The old man took his hand in both his own, and looked him between the eyes, and thus stood, while there was a long pause, the others watching them.

“You must not say that I told you,” he said at last. “Go into the garden.”

But when Harkless's step crunched the garden path there was no one there. Asters were blooming in beds between the green rose-bushes, and their many-fingered hands were flung open in wide surprise that he should expect to find young Fisbee there. It was just before sunset. Birds were gossiping in the sycamores on the bank. At the foot of the garden, near the creek, there were some tall hydrangea bushes, flower-laden, and, beyond them, one broad shaft of the sun smote the creek bends for a mile in that flat land, and crossed the garden like a bright, taut-drawn veil. Harkless passed the bushes and stepped out into this gold brilliance. Then he uttered a cry and stopped.

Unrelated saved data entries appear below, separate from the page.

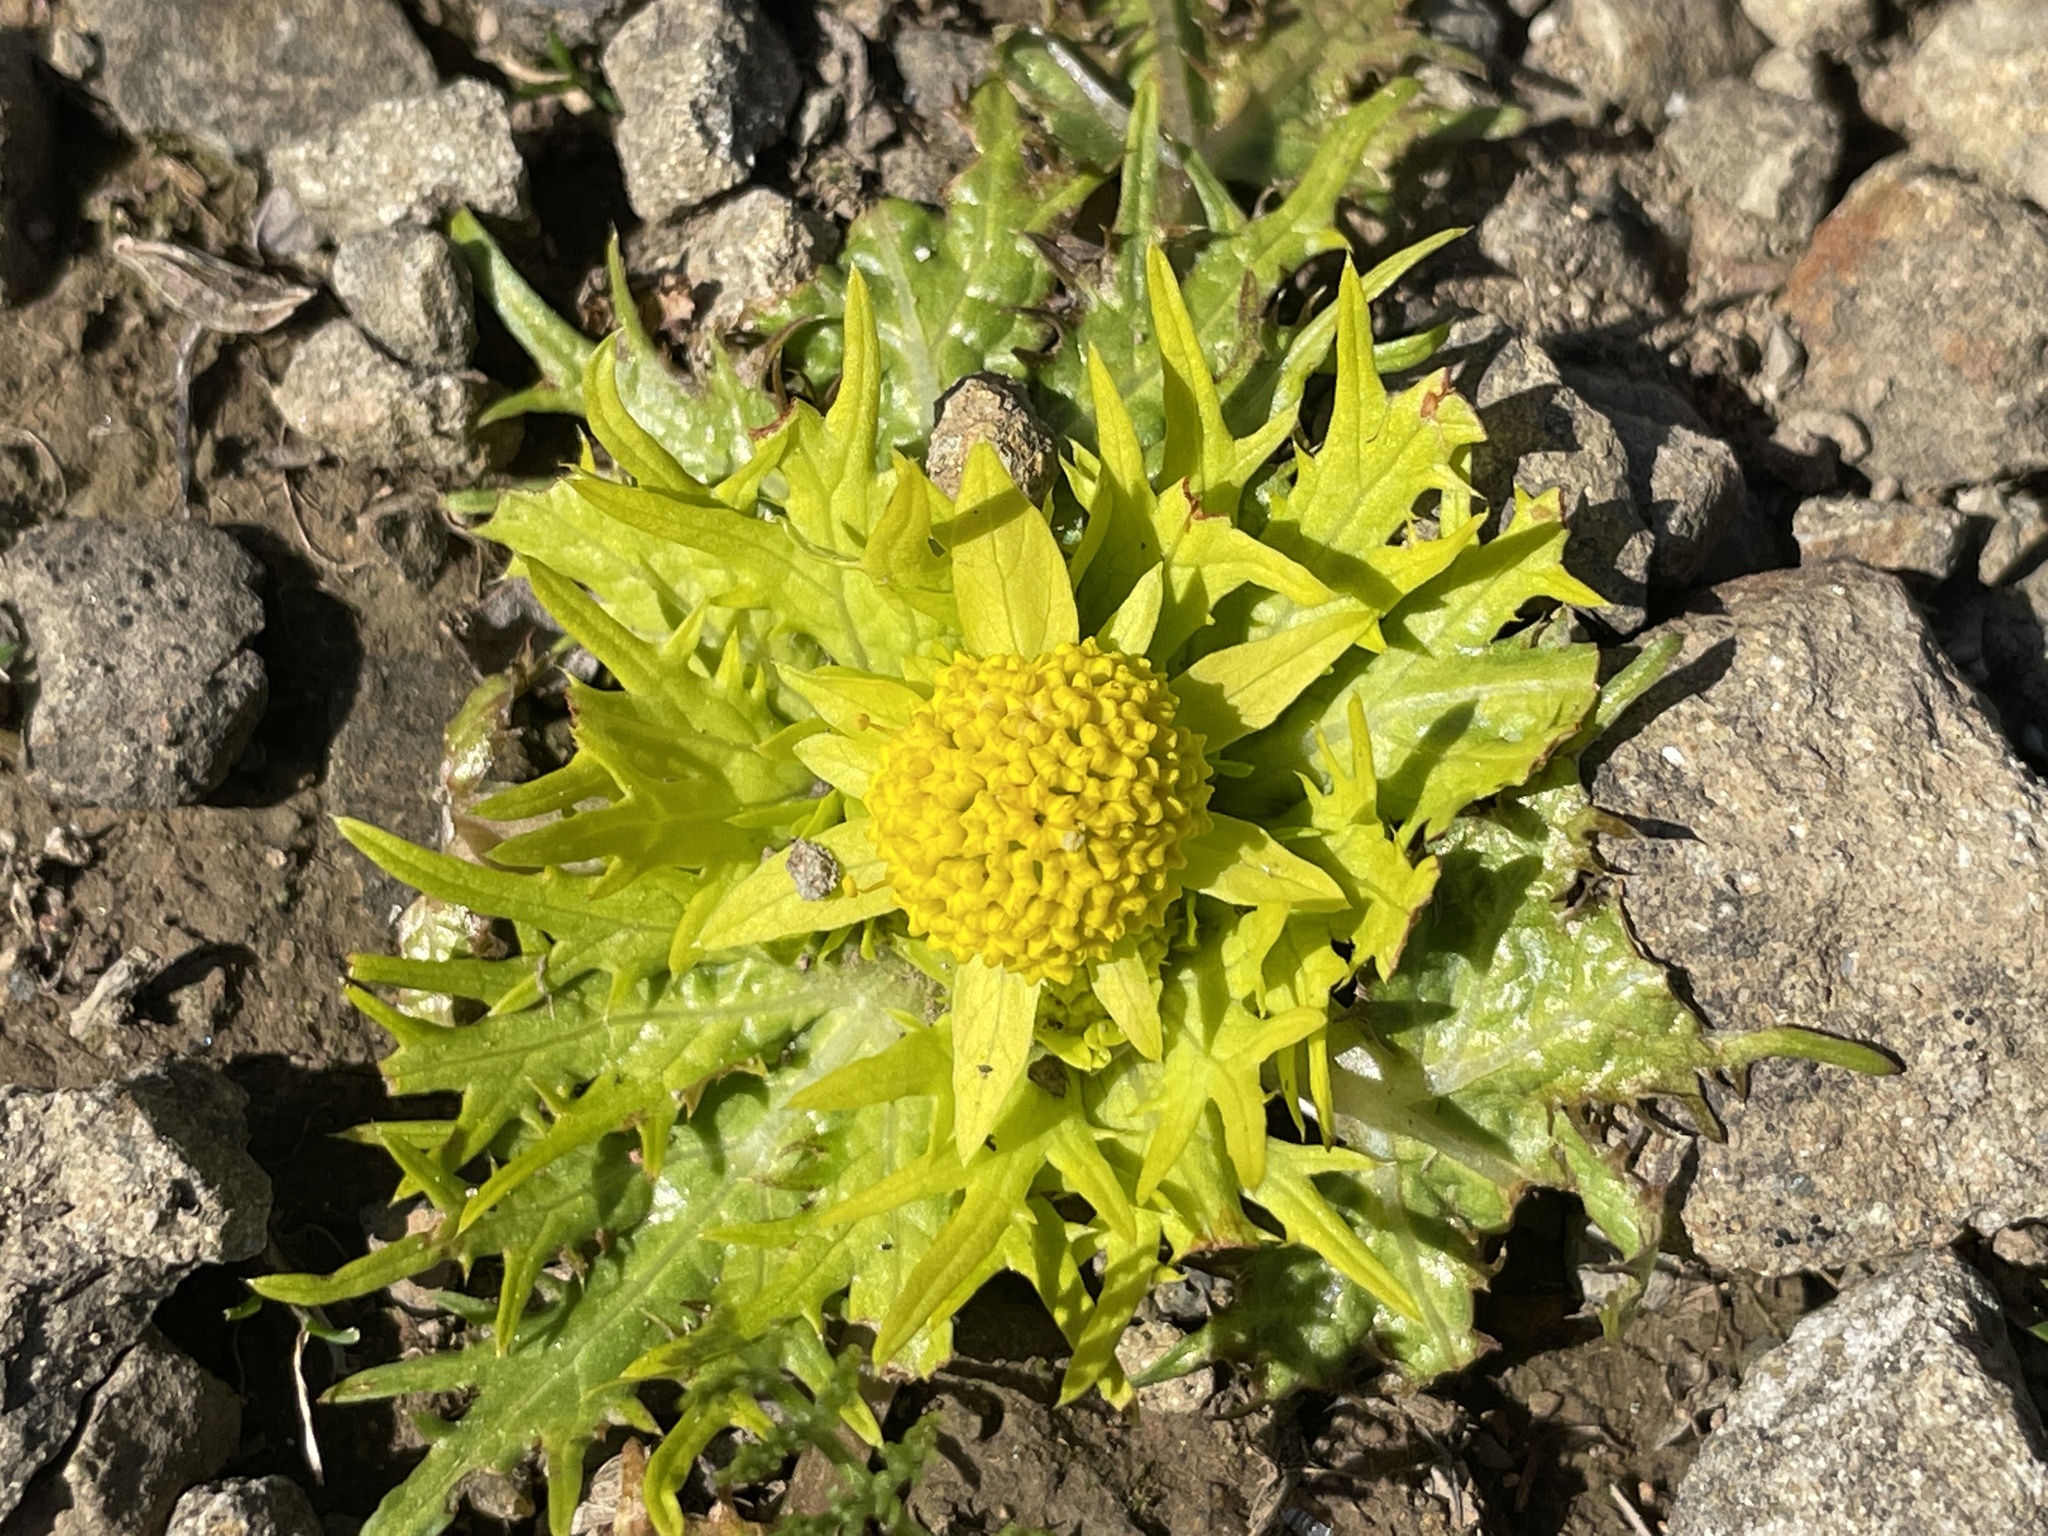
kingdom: Plantae
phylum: Tracheophyta
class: Magnoliopsida
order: Apiales
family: Apiaceae
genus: Sanicula
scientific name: Sanicula arctopoides
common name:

Helen was standing beside the hydrangeas, with both hands against her cheeks and her eyes fixed on the ground. She had run away as far as she could run; there were high fences extending down to the creek on each side, and the water was beyond.

You!” he said. “You—you!”

She did not lift her eyes, but began to move away from him with little backward steps. When she reached the bench on the bank, she spoke with a quick intake of breath and in a voice he scarcely heard. It was the merest whisper, and her words came so slowly that sometimes minutes separated them.

“Can you—will you keep me—on the 'Herald'?”

“Keep you——”

“Will you—let me—help?”

He came near her. “I don't understand. Is it you—you—who are here again?”